Ecological models; collective stability; territorial systems; noise, chance and automata; more biological games.

Medium games


The algorithmic point of view; the minimax algorithm; alpha-beta pruning.

Large games


Writing game playing programs; representing positions and moves; evaluation functions; alpha-beta search.

Reading List

There is no one book that covers the course material entirely. For this reason there will be a set of notes. At least browsing some of the literature listed here is highly recommended.

Core Text
Title: Game Theory
Author: A. Jones
ISBN:
Publisher: Horwood Publishing
Edition:
Mathematical introduction to Games. Only the first two chapters are relevant for this course.


Supplementary Text
Title: Kasparov versus Deep Blue: computer chess comes of age
Author: M. Newborn
ISBN:
Publisher: Springer
Edition:


Supplementary Text
Title: Compleat Strategyst
Author: J.D. Williams
ISBN:
Publisher: McGraw-Hill
Edition:
Entertaining, if slightly old-fashioned and limited, account of small matrix games.


Supplementary Text
Title: Metamagical Themas (Chapters 28 & 29)
Author: D.R. Hofstadter
ISBN:
Publisher: Basic Books
Edition:
Interesting columns on prisonrs' dilemma type games.


Supplementary Text
Title: Evolution of Cooperation
Author: R.Axelrod
ISBN: 0140124950
Publisher: Basic Books, Inc.
Edition:
A classic text on how the prisoners' dilemma game can be used to model the evolution of cooperation in a world of selfish individuals.


Supplementary Text
Title: Mathematics of Games of Strategy
Author: M.Dresher
ISBN: 048664216X
Publisher: Dover Publications Inc.

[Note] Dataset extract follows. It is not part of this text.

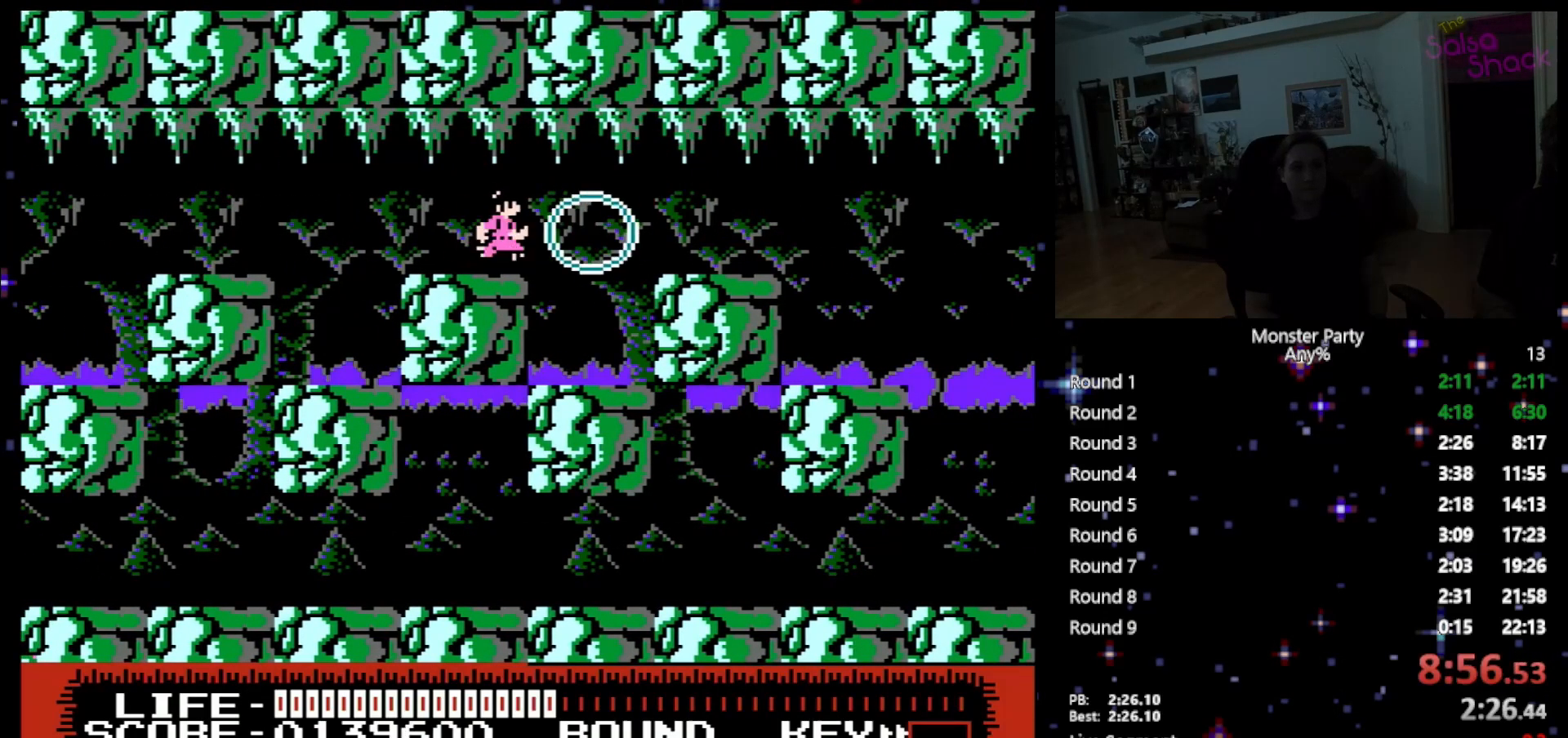
{"buttons": [], "events": [[17, "B", "up"], [367, "DPAD_RIGHT", "up"]]}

Publications Inc.
Edition:
Year: 1982


Supplementary Text
Title: Games of Life
Author: K. Sigmund
ISBN:
Publisher: Penguin
Edition:
Nice account of using games to model the evolution of traits.


Supplementary Text
Title: Evolutionary Games and Population Dynamics
Author: J. Hofbauer and K. Sigmund
ISBN:
Publisher: Cambridge University Press
Edition:
More games modelling biological processes.